Friday, July 15, 2016

A Reasonable Crime

I don't often relate to criminal activity, which is probably one of the reasons I have been able to remain blissfully ignorant of all things prison. But the actions of Dany Y. Ortiz are different.

Like you and me, Mr. Ortiz loves pizza. And again like you and me, he wasn't able to have it as often as he would like. Being the motivated individual that he is, Dany discovered the path to more pizza lay in removing spare change from parked cars.

Before you rise up in righteous indignation, know that Dany didn't take your lap-top. Or your tablet. Or your cell phone. No. Dany just wanted your tollway change—for pizza.

Who among us can't find it in our hearts to understand these powerful gastronomical longings? The incessant urges that would drive a man to pilfer loose coinage from a stilled automobile?

I do. I have felt the power of this lust myself ladies and gentlemen. Stood naked and helpless in its attraction. 

And I am not ashamed.

I know only too well the feel of a warm slice of pizza on my fingertips. The gorgeous, diabolical promise being offered as I bring it to my mouth. The comforting crunch that accompanies the first bite. 
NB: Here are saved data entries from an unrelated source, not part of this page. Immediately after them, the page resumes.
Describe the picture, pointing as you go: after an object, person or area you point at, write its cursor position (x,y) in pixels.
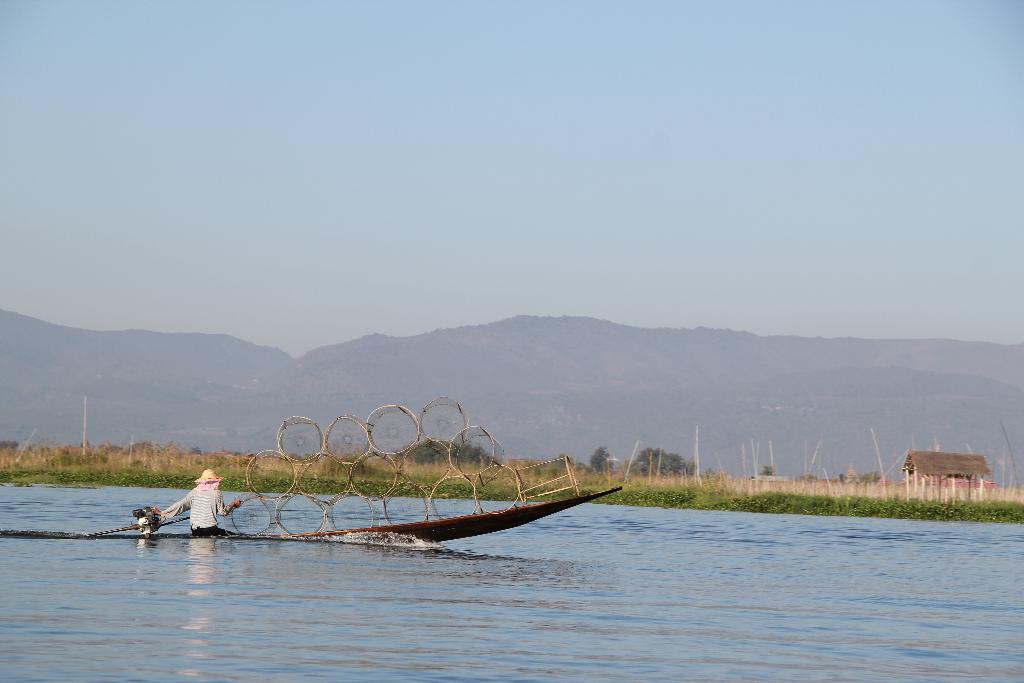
This is a person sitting on the boat (429,523). I can see few objects (327,519), which are kept on the boat (483,517). This looks like a lake (274,622) with the water (231,594) flowing. These are the trees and the grass (534,490). This looks like a small house (932,475). In the background (474,375), I can see the mountains (552,326).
The riotous symphony of warm, gooey cheese, fresh-baked crust, herb-laden tomato sauce and smokey pepperoni my overwhelmed taste buds struggle to take in.

I chew again, pressing the luminous and erotic mix of flavors into my sensory organs. Take! Eat! For thine art pizza! Behold thy glory! Know thy power! Remember the pizza and keep it holy!

"Take a chill pill" my dining companions sometimes suggest. 

But there is no chill pill for pizza. Ask Mr. Ortiz.

Those schooled in the fine art of geometry have attempted to instill in me the belief that a circle has no beginning and no end. That it is, in a sense, infinite.

And yet, as someone schooled in the fine art of pizza, I can assert with some authority that a pizza is not infinite. It has a beginning, a middle and sadly, an end. The emotional devastation that accompanies a pizza pan suddenly bereft of its reason for being is the proof.

As any mathematician worth his or her mozzarella should be able to tell you, the end is, well, the end. Despite its shape, pizza is finite.

This is the lurid and unspeakable truth behind Dany Y. Ortiz's depravity.

Let me be the first to petition the court for leniency. It was not the dark force of evil that propelled Dany to perform these acts, but a mere longing for the multi-faceted deliciousness that is pizza. Is this not entirely and easily understood?

We need to advocate for this young man, not punish him. If punitive action is called for, if only to satisfy the victims of these insignificant thefts, let us create a charge as benign as their motivation.

Does the justifiable pilfering of unsecured coins work?

And if the court finds that incarceration is indeed required, I beg of you: let it be a facility within the delivery zone of a four-star pizzeria.